Complimenti a Bob Zemeckis per il coraggio!
Federico Chiacchiari – Sentieri selvaggi
Finché il cinema continuerà a mostrarci qualcosa di inedito, a commuoverci, meravigliarci, potrà dirsi vivo. La sua avventura non
sarà finita e noi non smetteremo mai di guardarlo. Questo è il cinema che ha sempre desiderato fare Robert Zemeckis,
da Ritorno al futuro a Chi ha incastrato Roger Rabbit,
da Forrest Gump a Cast Away. Un cinema che lasci a bocca
aperta. Gioiosamente infantile, spericolato, pirotecnico,
pionieristico, positivo. Come i personaggi che lo popolano. Un
cinema così concepito non poteva non incontrare uno come
Philippe Petit, il funambolo che camminò su un cavo d’acciaio
tra le due Torri Gemelle, la mattina del 7 agosto 1974. Un
visionario, un folle, un megalomane. O più semplicemente
“L’uomo sul filo”, come lo ha voluto ribattezzare James Marsh
nel suo bel documentario, Man on Wire. Per audacia,
sfrontatezza , bellezza, un’impresa la sua destinata a diventare
il più potente gesto dada del ventesimo secolo. Dove sta la
grandezza del film di Zemeckis rispetto a tutto questo? (…)

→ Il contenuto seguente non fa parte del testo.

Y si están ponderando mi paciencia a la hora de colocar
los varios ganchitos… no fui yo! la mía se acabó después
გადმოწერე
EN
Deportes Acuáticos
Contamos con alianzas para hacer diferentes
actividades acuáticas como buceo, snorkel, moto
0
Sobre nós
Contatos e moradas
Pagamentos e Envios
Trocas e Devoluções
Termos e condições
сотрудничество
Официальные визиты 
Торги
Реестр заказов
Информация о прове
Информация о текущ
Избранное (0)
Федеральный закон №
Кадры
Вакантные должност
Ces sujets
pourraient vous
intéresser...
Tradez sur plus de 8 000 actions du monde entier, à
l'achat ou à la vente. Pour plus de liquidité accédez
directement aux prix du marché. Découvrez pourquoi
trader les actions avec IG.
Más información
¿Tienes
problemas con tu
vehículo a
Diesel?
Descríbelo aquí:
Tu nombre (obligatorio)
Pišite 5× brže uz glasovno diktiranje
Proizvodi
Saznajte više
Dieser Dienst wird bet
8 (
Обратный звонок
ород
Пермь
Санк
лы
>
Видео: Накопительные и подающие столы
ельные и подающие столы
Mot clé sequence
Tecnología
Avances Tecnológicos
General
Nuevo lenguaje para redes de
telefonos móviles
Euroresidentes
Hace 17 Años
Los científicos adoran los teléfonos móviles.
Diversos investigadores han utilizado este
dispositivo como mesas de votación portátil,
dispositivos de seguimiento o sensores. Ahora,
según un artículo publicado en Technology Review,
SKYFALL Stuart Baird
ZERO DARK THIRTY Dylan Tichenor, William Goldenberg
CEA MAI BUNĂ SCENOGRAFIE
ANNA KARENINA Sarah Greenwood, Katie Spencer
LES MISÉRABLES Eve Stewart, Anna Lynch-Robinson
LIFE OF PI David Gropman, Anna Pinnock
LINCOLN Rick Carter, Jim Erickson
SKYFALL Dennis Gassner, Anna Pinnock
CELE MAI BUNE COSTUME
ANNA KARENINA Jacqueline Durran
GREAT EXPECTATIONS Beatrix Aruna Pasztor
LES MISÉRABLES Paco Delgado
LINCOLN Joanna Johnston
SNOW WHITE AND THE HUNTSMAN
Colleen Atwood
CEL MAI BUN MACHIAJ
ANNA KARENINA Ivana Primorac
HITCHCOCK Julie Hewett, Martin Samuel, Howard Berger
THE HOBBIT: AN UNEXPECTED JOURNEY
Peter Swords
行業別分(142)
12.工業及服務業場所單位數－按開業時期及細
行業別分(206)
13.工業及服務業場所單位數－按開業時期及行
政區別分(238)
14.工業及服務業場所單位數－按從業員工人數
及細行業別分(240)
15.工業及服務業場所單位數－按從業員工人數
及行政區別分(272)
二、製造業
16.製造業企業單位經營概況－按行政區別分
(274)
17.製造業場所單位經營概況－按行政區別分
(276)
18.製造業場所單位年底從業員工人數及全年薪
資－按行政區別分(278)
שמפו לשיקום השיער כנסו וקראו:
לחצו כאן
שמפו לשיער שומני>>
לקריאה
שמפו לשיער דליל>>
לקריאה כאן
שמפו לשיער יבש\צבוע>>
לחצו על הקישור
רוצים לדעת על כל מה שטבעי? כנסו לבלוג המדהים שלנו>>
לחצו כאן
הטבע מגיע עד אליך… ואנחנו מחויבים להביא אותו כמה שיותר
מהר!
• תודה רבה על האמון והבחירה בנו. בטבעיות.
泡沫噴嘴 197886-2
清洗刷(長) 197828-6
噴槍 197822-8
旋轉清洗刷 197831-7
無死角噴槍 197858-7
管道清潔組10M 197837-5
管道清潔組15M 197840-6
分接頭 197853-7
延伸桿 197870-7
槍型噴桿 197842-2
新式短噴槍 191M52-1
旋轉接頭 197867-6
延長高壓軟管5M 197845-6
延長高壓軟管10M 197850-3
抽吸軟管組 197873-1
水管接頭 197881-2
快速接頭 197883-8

Probabilmente nella capacità – tutta cinematografica – di
ribaltare la prospettiva sulla “performance”, di cambiargli verso (come farà più volte Petit sul filo, mentre i poliziotti lo
braccano): il cinema e i suoi prodigi ci portano cioè laddove Petit non riuscì a portare i suoi spettatori, lassù con lui. E’ la vertigine
che sperimentiamo, l’esperienza in apnea di qualcosa che sospende per un tempo (in)definito l’esistenza così come la conosciamo,
con i suoi limiti e le sue regole. Zemeckis intuisce, cattura e rende il tremore e l’estasi del Prometeo che è in noi, addormentato e
sepolto. Ma fa di più. Nel restituire allo Skyline di New York il World Trade Center con le due Torri Gemelle, Zemeckis
riconfigura nuovamente l’immaginario riempiendo il vuoto lasciato dall’ 11 settembre. Se Petit, con la sua “camminata”, aveva dato
un’anima alle Twin Towers, Zemeckis con The Walk gli ridà vita, cancellando di colpo i segni di distruzione e di morte lasciati dai
jihadisti. Perciò si intuisce meglio la costruzione del film come un heist-movie, come un classico film sul “colpo”: con il suo team di
eccentrici terroristi (come agitatori dell’ordine pubblico vengono additati più volte del resto), The Walk raddoppia e ribalta il
9/11 americano nel nome della vita, del potere dell’immaginazione, dell’arte.